▸ **What to work on**
In the listing below, find the line with "Mín. de Interno ( C), 2 a. m.: 35.5 -> 31.3" and copy every line from there up to and including the line with "Run 2: 10 -> 9", exactly and without pictures.

▸ **Stored data**
_____
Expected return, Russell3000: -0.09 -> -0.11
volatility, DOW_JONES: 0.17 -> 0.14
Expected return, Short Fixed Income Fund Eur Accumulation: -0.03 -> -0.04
_____
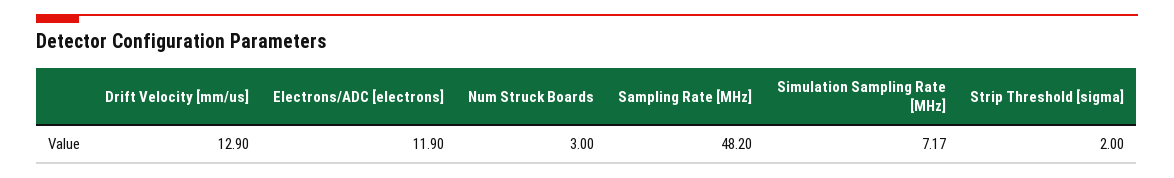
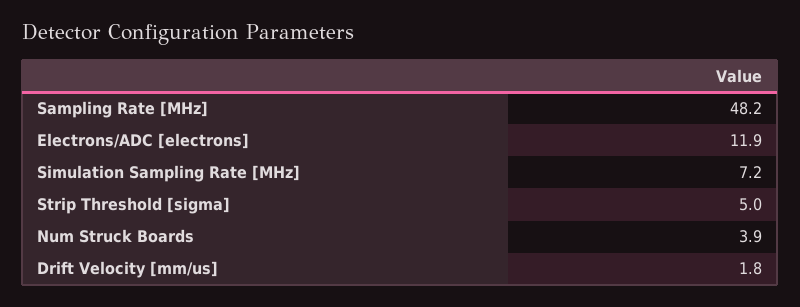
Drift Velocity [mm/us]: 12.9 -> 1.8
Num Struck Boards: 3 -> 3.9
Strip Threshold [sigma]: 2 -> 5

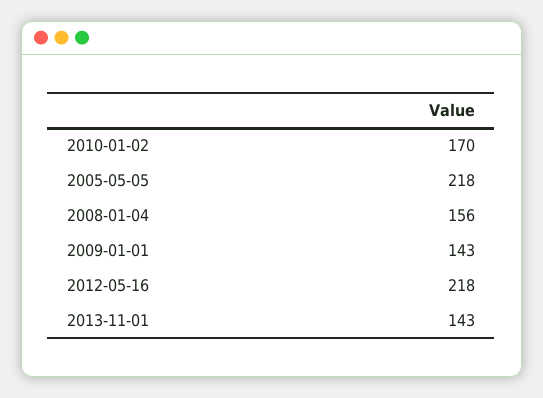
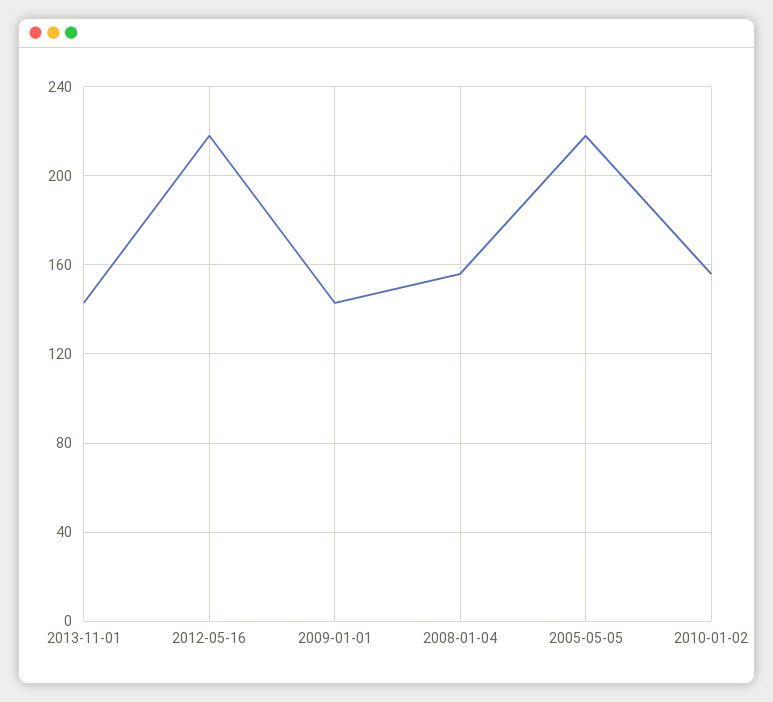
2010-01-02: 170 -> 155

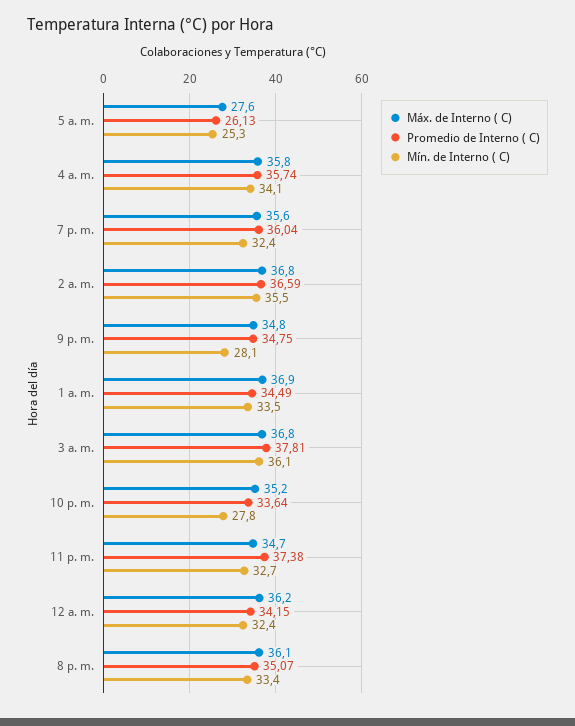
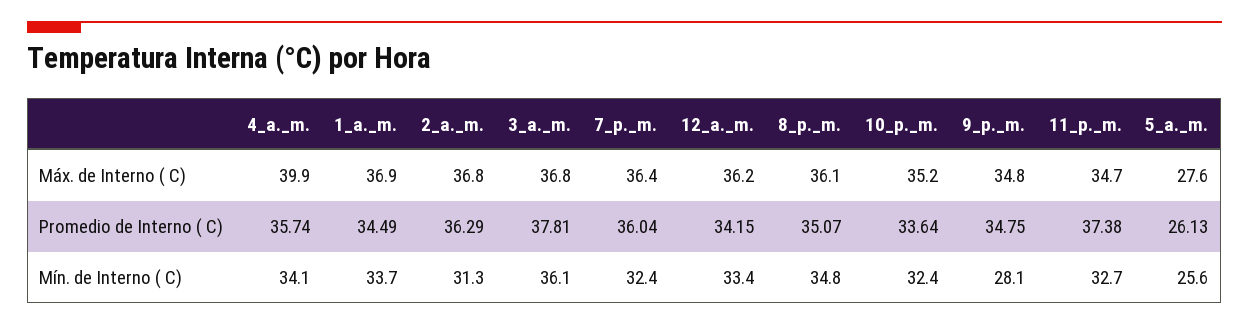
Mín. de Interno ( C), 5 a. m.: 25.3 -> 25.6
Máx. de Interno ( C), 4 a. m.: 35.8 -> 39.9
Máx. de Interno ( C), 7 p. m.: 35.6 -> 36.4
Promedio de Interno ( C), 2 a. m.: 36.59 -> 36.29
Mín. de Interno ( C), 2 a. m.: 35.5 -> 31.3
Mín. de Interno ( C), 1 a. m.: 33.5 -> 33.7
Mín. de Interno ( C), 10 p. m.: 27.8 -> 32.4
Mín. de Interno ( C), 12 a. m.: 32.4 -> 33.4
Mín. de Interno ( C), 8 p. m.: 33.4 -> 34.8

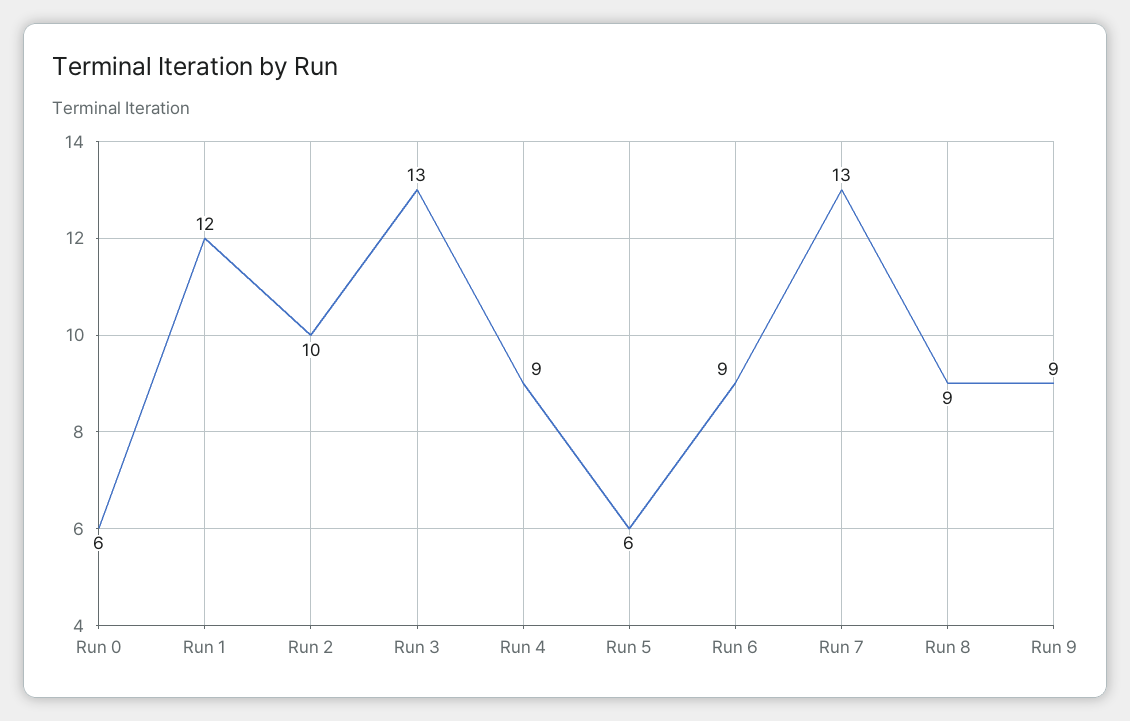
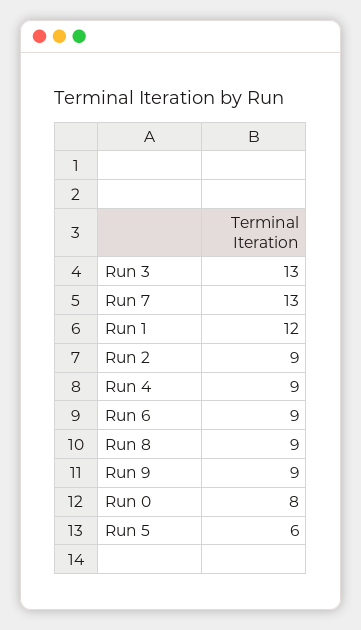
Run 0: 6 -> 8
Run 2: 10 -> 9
_____
▸ **Exercise response**
Mín. de Interno ( C), 2 a. m.: 35.5 -> 31.3
Mín. de Interno ( C), 1 a. m.: 33.5 -> 33.7
Mín. de Interno ( C), 10 p. m.: 27.8 -> 32.4
Mín. de Interno ( C), 12 a. m.: 32.4 -> 33.4
Mín. de Interno ( C), 8 p. m.: 33.4 -> 34.8

Run 0: 6 -> 8
Run 2: 10 -> 9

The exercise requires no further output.